Le titre de mon article se réfère évidemment à la Musique d'accompagnement pour une une scène de film (Begleitungsmusik zu einer Lichtspielszene) d'Arnold Schönberg (sur l'INA ou Deezer) pour laquelle Danièle Huillet et Jean-Marie Straub tournèrent jadis une remarquable Introduction cinématographique. Si le schéma opératique le plus courant est "exposition, action, catastrophe", Schönberg crée le drame sur la trame "danger menaçant, angoisse, catastrophe". L'économie de moyens déployée ici pour un résultat optimal est évidemment un modèle qu'il est aussi agréable qu'utile de suivre !
Comme je ne veux rien dévoiler qui ne soit officiel, je commence par regarder la conférence de presse des Rencontres d'Arles de la Photographie et je parcours la programmation. Me voici donc embarqué avec l'équipe de réalisation, Olivier Koechlin, Valéry Faidherbe et François Girard, pour une nouvelle aventure arlésienne. J'avais déjà occupé le poste de directeur musical des Soirées de 2002 à 2005, mais n'y étais pas retourné depuis. Si mon rôle tient du conseil, comme pour le "mano a mano" entre les agences Tendance Floue et Seven ou l'hommage à Roger Thérond, je mets la main à la pâte en sonorisant les dix ans du Prix Découverte et les autres, ou des expositions qui dureront tout l'été, comme celle de la photographe mexicaine Dulce Pinzon (La véritable histoire des super-héros, photo ci-dessus). Le reste est projeté sur écran géant au Théâtre Antique, avec musiciens en direct ou montage préenregistré. L'artiste JR clôturera la dernière soirée et je suis impatient de voir l'exposition consacrée à Chris Marker, de La jetée à son travail sur Second Life, dans le cadre de From Her On.

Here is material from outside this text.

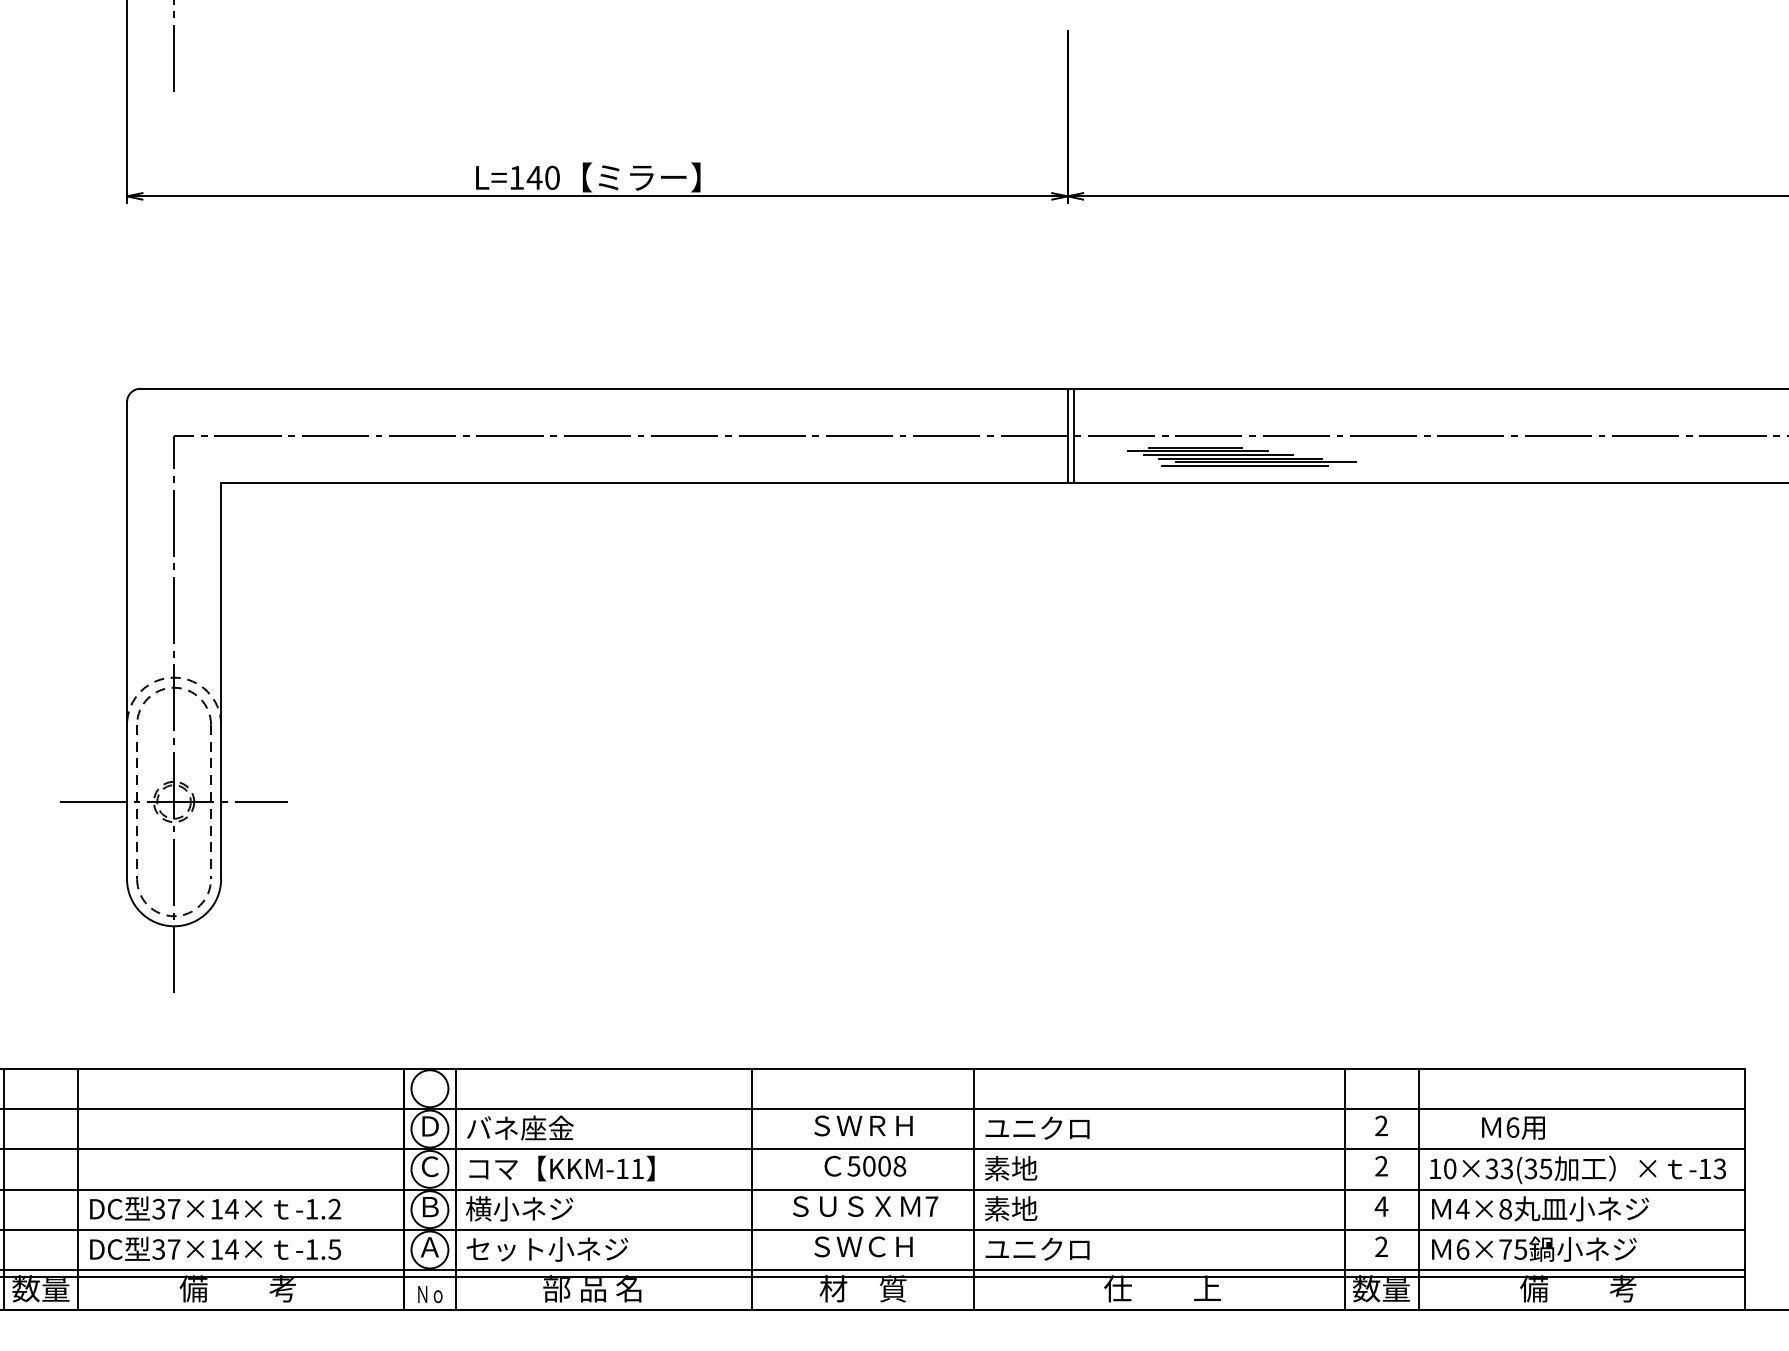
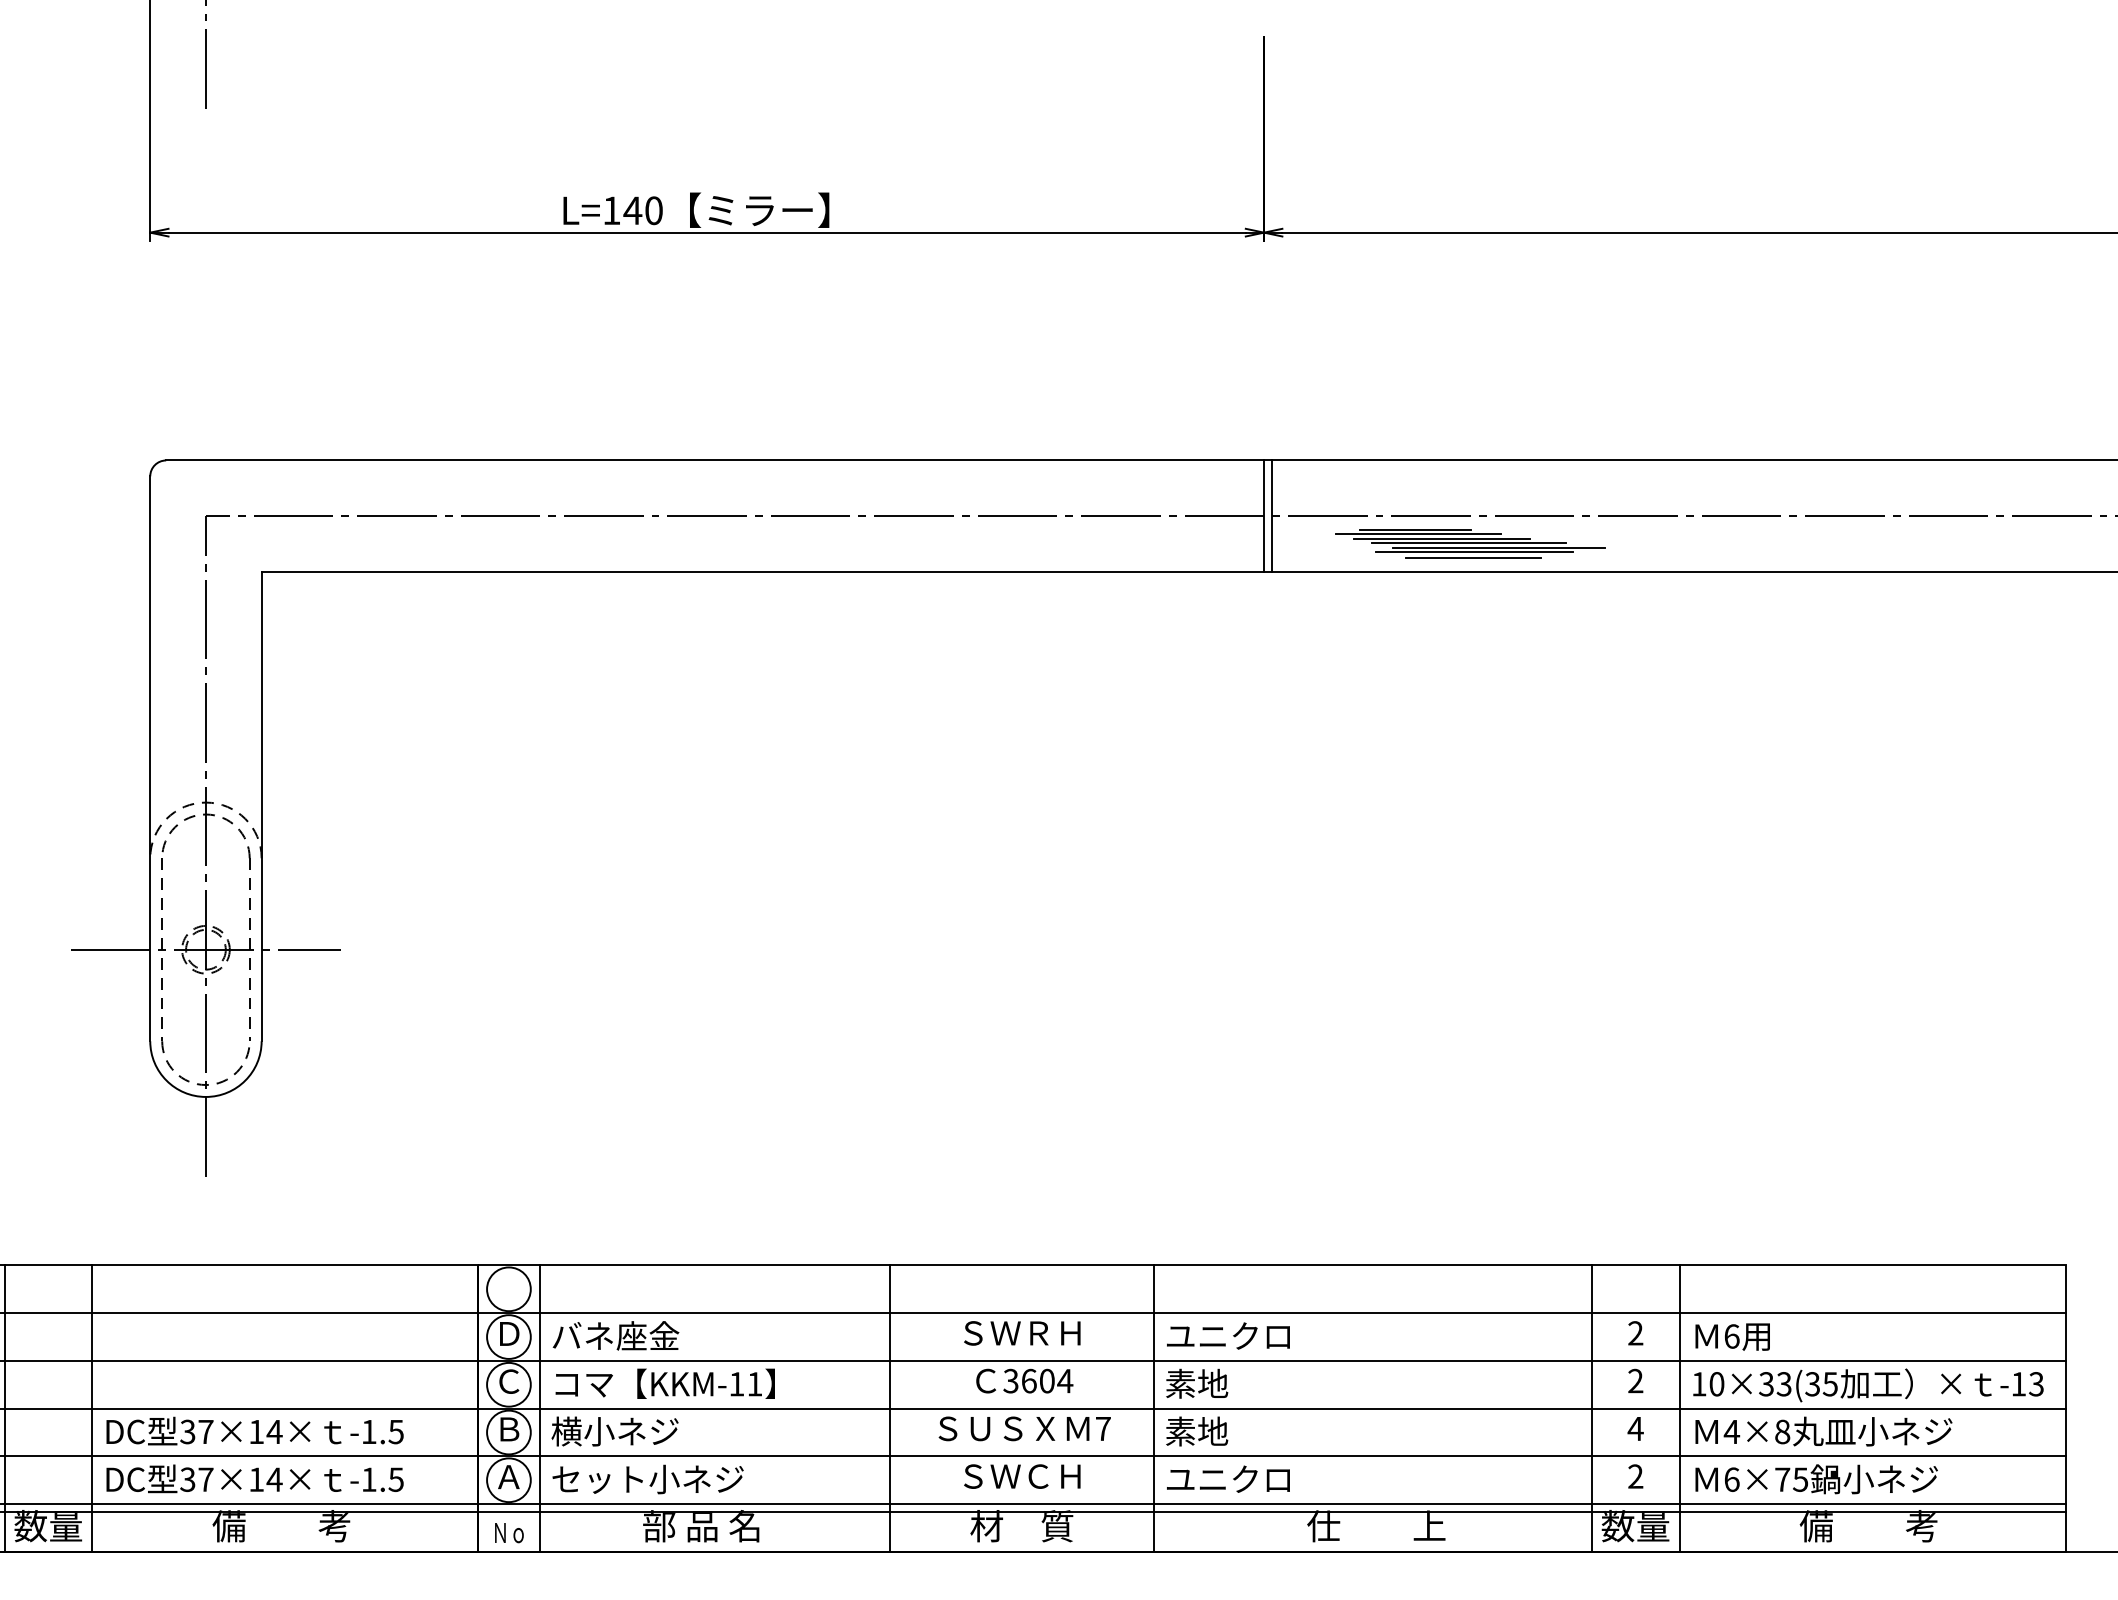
line: (1244, 470) -> (1473, 557), added
text: (1513, 1127) -> (1732, 1336), moved
text: (877, 1166) -> (1038, 1381), 5008 -> 3604
text: (334, 1208) -> (395, 1431), -1.2 -> -1.5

Sonoriser les montages photos est indispensable pour que le spectacle naisse, mais c'est un exercice difficile, voire dangereux. La rencontre de la musique et des images engendre de nouveaux sens qui ne doivent pas trahir les intentions des photographes. Lorsque je ne compose pas moi-même des originaux, j'essaie en général d'utiliser des œuvres peu connues dont les références ne handicapent pas le mariage arrangé tout en évitant l'illustration redondante. Je recherche donc les complémentaires en ayant à l'esprit l'effet produit sur les quelques 2500 spectateurs ! Il s'agit de créer le rêve ou la réflexion dans un temps très court, en surprenant, mais confortablement pour ne pas écraser les images. L'ensemble sonore doit faire œuvre, se tenir d'un bout à l'autre, tout en entretenant l'attention. Ce n'est pas toujours simple lorsque les sujets sont variés dans un même programme, ou les séquences extrêmement courtes, mais les enjeux sont stimulants. Pour l'instant nous en sommes à découvrir nous-mêmes les alliages magiques où l'intuition rivalise avec le synchronisme accidentel. Je plonge dans ma discothèque en grimpant le long des étagères, je bloque les dates des musicien(ne)s pressenti(e)s et savoure le travail de mes camarades réalisateurs qui mettent en forme la semaine de spectacles du 5 au 9 juillet prochains.